• Passage:
--------------------------------------------------

Now comes the hard part - finding the property! This is where the phrase "knowledge is power" really rings true.

 

"Research is critical as far as the first investor is concerned, however most first investors don't know where to start," says Henderson.

 

"There are a whole range of different drivers as far as investment properties are concerned and getting good advice is critical to the process. In the old days, you could buy any property and it just went up in value. Today, to buy a top performing investment property, you've got to do the research.

 

The research ranges from understanding what drives investment property values. It includes research into areas that have had historical capital growth and why it has occurred. I would look into the supply and demand ratios, looking for areas of strong owner-occupier demand which drives up property prices and tenant demand which strengthens rental returns.

 

"I look for areas going through transition, going through gentrification. I look for areas where old houses are being refurbished or pulled down and replaced with new townhouses or apartments, where lifestyle shopping strips are emerging.

--------------------------------------------------

• Required work:
**1)** From the passage on researching investment property, copy the stretch from "The research ranges" through "strips are emerging.".
**2)** Pick up the passage on researching investment property after its last sentence and keep writing it.

--------------------------------------------------

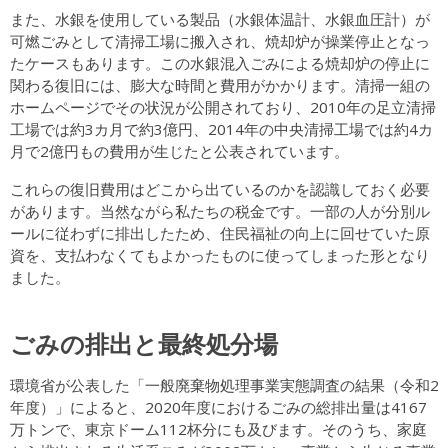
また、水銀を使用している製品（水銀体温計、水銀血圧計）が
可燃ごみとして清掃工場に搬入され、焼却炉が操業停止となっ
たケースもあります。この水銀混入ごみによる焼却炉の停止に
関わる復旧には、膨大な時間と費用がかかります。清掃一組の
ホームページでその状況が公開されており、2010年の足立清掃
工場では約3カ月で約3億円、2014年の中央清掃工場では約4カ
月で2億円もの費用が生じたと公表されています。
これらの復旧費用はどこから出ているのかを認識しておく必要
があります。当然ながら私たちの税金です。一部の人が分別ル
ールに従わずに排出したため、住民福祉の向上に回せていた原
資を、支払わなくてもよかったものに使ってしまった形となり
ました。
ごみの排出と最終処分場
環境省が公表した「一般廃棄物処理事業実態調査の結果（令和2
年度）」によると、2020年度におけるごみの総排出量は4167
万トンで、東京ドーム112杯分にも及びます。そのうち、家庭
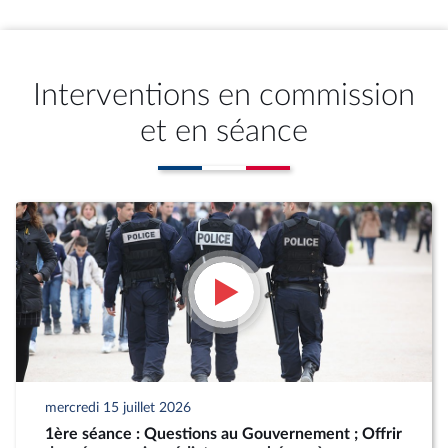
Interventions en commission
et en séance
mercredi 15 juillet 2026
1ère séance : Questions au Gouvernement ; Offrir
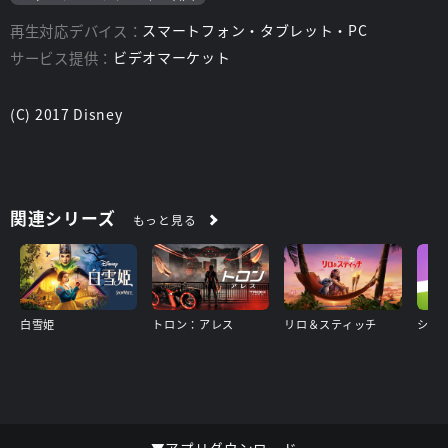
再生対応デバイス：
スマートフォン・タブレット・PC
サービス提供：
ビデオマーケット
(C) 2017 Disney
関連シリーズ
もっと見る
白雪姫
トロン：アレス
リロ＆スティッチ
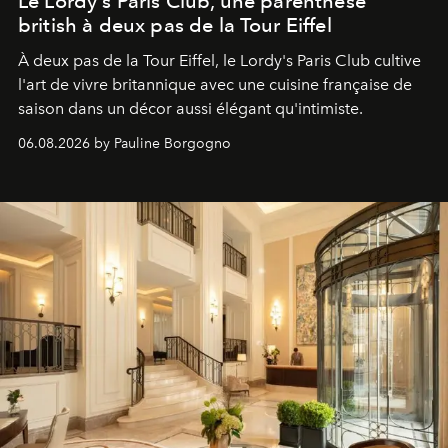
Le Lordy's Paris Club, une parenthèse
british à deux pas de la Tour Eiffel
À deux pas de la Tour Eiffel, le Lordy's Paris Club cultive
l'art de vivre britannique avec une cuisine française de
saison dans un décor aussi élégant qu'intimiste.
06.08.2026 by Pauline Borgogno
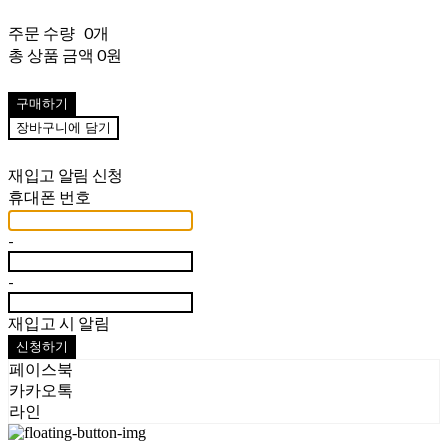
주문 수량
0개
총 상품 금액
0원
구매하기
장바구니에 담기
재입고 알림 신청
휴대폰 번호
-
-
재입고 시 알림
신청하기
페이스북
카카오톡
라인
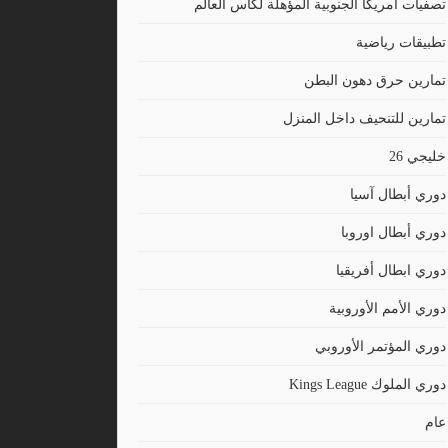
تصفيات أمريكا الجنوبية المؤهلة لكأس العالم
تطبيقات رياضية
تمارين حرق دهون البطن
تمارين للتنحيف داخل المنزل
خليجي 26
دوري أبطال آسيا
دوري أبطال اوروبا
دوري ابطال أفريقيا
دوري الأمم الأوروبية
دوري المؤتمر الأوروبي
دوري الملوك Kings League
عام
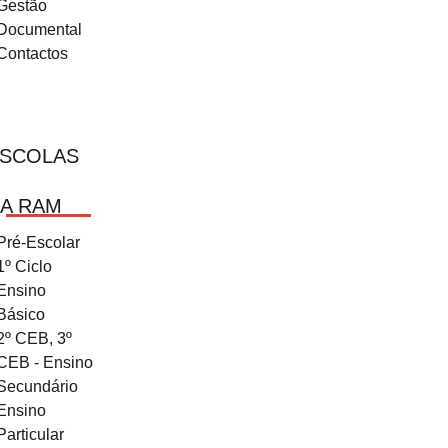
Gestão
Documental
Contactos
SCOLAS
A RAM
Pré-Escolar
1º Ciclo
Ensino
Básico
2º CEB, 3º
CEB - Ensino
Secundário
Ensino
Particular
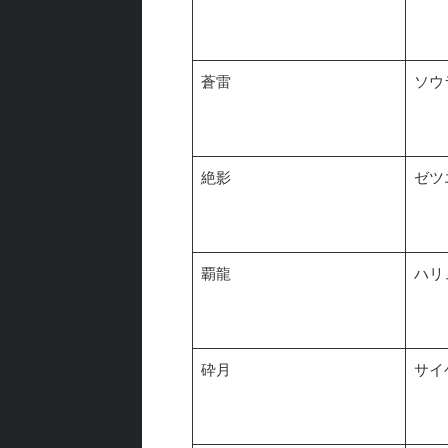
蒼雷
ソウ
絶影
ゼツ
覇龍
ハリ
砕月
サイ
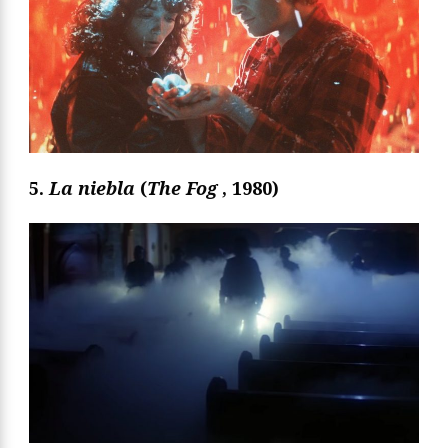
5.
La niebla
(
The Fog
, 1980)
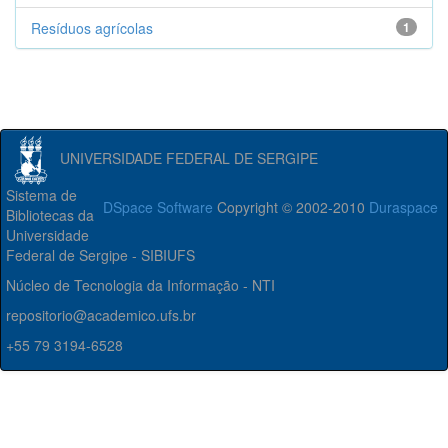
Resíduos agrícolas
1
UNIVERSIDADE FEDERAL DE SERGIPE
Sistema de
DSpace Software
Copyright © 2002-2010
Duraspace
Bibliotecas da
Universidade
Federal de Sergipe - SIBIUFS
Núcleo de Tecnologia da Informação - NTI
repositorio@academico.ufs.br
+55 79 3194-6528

--------------------------------------------------

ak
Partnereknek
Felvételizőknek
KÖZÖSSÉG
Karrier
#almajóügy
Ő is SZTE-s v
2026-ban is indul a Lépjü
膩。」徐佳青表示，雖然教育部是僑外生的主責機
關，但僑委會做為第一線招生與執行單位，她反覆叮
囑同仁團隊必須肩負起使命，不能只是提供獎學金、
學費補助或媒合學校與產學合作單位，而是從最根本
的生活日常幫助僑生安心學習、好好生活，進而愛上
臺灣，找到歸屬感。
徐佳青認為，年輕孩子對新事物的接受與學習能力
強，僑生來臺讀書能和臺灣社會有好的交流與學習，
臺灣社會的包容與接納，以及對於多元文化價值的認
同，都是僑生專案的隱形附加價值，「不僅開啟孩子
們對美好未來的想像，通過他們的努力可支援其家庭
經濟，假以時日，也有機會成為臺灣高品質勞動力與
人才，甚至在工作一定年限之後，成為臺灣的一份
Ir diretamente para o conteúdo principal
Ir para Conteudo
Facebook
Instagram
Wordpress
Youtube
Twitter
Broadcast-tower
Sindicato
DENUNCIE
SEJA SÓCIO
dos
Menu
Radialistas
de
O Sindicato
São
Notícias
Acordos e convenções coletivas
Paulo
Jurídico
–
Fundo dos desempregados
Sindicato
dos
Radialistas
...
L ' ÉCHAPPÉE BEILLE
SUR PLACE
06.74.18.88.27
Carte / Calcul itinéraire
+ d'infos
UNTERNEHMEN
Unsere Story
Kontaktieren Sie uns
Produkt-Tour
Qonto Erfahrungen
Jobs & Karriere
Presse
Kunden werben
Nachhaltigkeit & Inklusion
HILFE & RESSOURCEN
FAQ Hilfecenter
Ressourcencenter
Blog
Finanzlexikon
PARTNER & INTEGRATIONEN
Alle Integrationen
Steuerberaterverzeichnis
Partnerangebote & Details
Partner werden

--------------------------------------------------

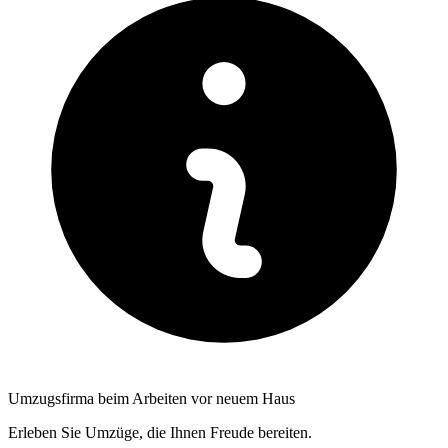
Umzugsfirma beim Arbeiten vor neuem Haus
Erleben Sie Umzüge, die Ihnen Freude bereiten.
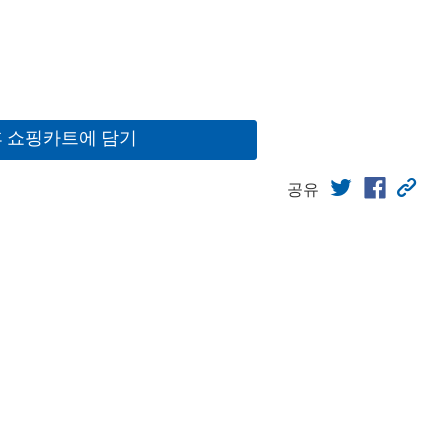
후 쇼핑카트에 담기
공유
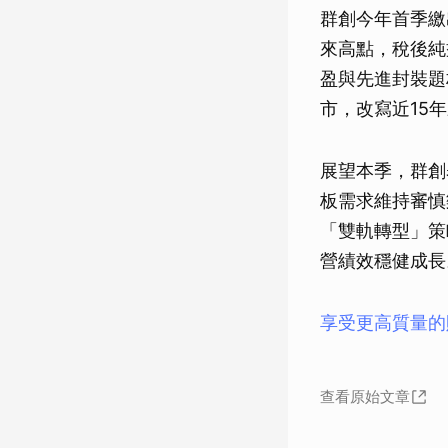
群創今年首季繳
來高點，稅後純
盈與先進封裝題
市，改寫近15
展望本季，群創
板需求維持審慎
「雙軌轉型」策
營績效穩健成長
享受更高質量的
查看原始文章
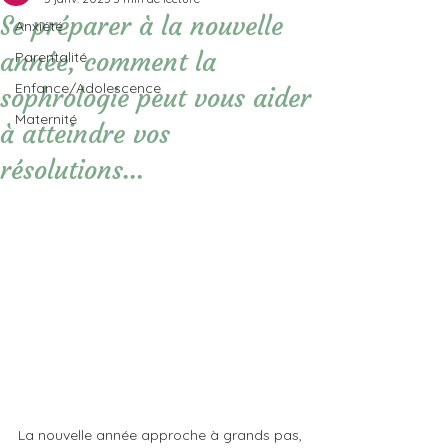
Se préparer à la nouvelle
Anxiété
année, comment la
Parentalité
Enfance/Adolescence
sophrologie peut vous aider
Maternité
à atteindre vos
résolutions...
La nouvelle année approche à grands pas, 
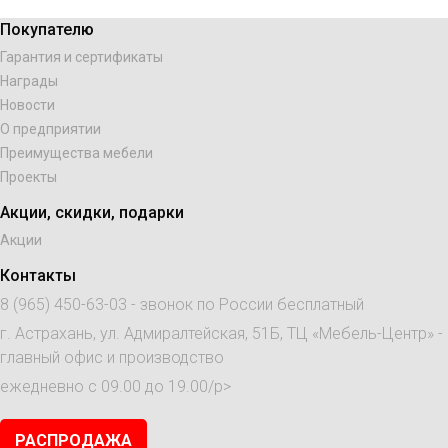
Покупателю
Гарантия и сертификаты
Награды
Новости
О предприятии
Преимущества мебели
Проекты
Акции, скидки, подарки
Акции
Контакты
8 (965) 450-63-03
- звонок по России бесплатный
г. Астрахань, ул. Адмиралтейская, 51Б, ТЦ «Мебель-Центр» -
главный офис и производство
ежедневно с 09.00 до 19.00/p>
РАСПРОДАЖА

--------------------------------------------------

• Responses in order:
**1)**
The research ranges from understanding what drives investment property values. It includes research into areas that have had historical capital growth and why it has occurred. I would look into the supply and demand ratios, looking for areas of strong owner-occupier demand which drives up property prices and tenant demand which strengthens rental returns.

 

"I look for areas going through transition, going through gentrification. I look for areas where old houses are being refurbished or pulled down and replaced with new townhouses or apartments, where lifestyle shopping strips are emerging.

**2)**
 

"There's lots of data available from various sources, so trying to access and interpret the data is important," he says.

 

While this is often the most time consuming part of the process, it is usually the one that pays off the most. If you have research to support your investment decision, then you've effectively stacked the odds in your favour in terms of how it will perform for you

 

There are plenty of resources available when it comes to researching investment properties. Some of them come at a cost, while others are free.


Some possible resources: Real Estate Institute of Australia - www.reia.com.au ; Property Council of Australia - www.propertyoz.com.au ; Australian Bureau of Statistics - www.abs.gov.au


Not only is it wise to thoroughly research the area you wish to invest in, but you will also need to research the financial capability of the investment.

 

This includes assessing the capital growth history, potential rental income and ongoing expenses, such as land tax, insurance and (if you are buying into a complex) body corporate fees.

 

"Potential property investors should shop around first, seek independent valuations, financial and legal advice before buying, and in the case of residential property - unless it was bought at auction - take advantage of the five-day cooling-off period if they need to," says Keech.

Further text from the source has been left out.